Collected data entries
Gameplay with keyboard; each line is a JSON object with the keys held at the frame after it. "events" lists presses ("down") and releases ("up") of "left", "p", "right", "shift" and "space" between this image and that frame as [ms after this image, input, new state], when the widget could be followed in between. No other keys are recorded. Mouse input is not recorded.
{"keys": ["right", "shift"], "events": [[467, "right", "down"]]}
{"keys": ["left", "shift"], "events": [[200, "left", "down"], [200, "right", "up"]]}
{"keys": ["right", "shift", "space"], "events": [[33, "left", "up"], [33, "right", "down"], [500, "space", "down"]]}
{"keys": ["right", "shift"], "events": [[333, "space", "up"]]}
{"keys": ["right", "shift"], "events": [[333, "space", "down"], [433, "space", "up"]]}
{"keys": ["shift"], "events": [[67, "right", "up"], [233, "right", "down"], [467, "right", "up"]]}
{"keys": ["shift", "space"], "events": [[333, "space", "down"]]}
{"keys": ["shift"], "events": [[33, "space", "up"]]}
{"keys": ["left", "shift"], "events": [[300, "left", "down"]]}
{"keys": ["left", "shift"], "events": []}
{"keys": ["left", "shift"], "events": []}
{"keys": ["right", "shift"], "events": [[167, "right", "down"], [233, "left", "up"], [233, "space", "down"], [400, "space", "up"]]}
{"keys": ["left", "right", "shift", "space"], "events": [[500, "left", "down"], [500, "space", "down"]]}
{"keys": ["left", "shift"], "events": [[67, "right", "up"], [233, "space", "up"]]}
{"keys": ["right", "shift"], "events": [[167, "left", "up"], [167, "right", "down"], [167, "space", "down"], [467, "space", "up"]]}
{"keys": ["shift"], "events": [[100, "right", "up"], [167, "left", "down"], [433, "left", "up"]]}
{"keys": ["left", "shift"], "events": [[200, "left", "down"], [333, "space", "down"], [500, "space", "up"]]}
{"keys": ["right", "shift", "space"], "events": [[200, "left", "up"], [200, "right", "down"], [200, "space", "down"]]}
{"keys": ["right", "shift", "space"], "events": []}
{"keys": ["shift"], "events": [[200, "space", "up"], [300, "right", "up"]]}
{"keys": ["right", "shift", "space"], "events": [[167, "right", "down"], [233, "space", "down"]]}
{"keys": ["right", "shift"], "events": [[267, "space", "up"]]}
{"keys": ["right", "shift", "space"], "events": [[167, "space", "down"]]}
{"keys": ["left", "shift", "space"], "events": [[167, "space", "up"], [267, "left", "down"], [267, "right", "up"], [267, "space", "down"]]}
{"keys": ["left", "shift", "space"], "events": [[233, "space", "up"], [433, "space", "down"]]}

Task instructions => Please reproduce all of the entries above exactly as they appear.

Result of the exercise =>
Gameplay with keyboard; each line is a JSON object with the keys held at the frame after it. "events" lists presses ("down") and releases ("up") of "left", "p", "right", "shift" and "space" between this image and that frame as [ms after this image, input, new state], when the widget could be followed in between. No other keys are recorded. Mouse input is not recorded.
{"keys": ["right", "shift"], "events": [[467, "right", "down"]]}
{"keys": ["left", "shift"], "events": [[200, "left", "down"], [200, "right", "up"]]}
{"keys": ["right", "shift", "space"], "events": [[33, "left", "up"], [33, "right", "down"], [500, "space", "down"]]}
{"keys": ["right", "shift"], "events": [[333, "space", "up"]]}
{"keys": ["right", "shift"], "events": [[333, "space", "down"], [433, "space", "up"]]}
{"keys": ["shift"], "events": [[67, "right", "up"], [233, "right", "down"], [467, "right", "up"]]}
{"keys": ["shift", "space"], "events": [[333, "space", "down"]]}
{"keys": ["shift"], "events": [[33, "space", "up"]]}
{"keys": ["left", "shift"], "events": [[300, "left", "down"]]}
{"keys": ["left", "shift"], "events": []}
{"keys": ["left", "shift"], "events": []}
{"keys": ["right", "shift"], "events": [[167, "right", "down"], [233, "left", "up"], [233, "space", "down"], [400, "space", "up"]]}
{"keys": ["left", "right", "shift", "space"], "events": [[500, "left", "down"], [500, "space", "down"]]}
{"keys": ["left", "shift"], "events": [[67, "right", "up"], [233, "space", "up"]]}
{"keys": ["right", "shift"], "events": [[167, "left", "up"], [167, "right", "down"], [167, "space", "down"], [467, "space", "up"]]}
{"keys": ["shift"], "events": [[100, "right", "up"], [167, "left", "down"], [433, "left", "up"]]}
{"keys": ["left", "shift"], "events": [[200, "left", "down"], [333, "space", "down"], [500, "space", "up"]]}
{"keys": ["right", "shift", "space"], "events": [[200, "left", "up"], [200, "right", "down"], [200, "space", "down"]]}
{"keys": ["right", "shift", "space"], "events": []}
{"keys": ["shift"], "events": [[200, "space", "up"], [300, "right", "up"]]}
{"keys": ["right", "shift", "space"], "events": [[167, "right", "down"], [233, "space", "down"]]}
{"keys": ["right", "shift"], "events": [[267, "space", "up"]]}
{"keys": ["right", "shift", "space"], "events": [[167, "space", "down"]]}
{"keys": ["left", "shift", "space"], "events": [[167, "space", "up"], [267, "left", "down"], [267, "right", "up"], [267, "space", "down"]]}
{"keys": ["left", "shift", "space"], "events": [[233, "space", "up"], [433, "space", "down"]]}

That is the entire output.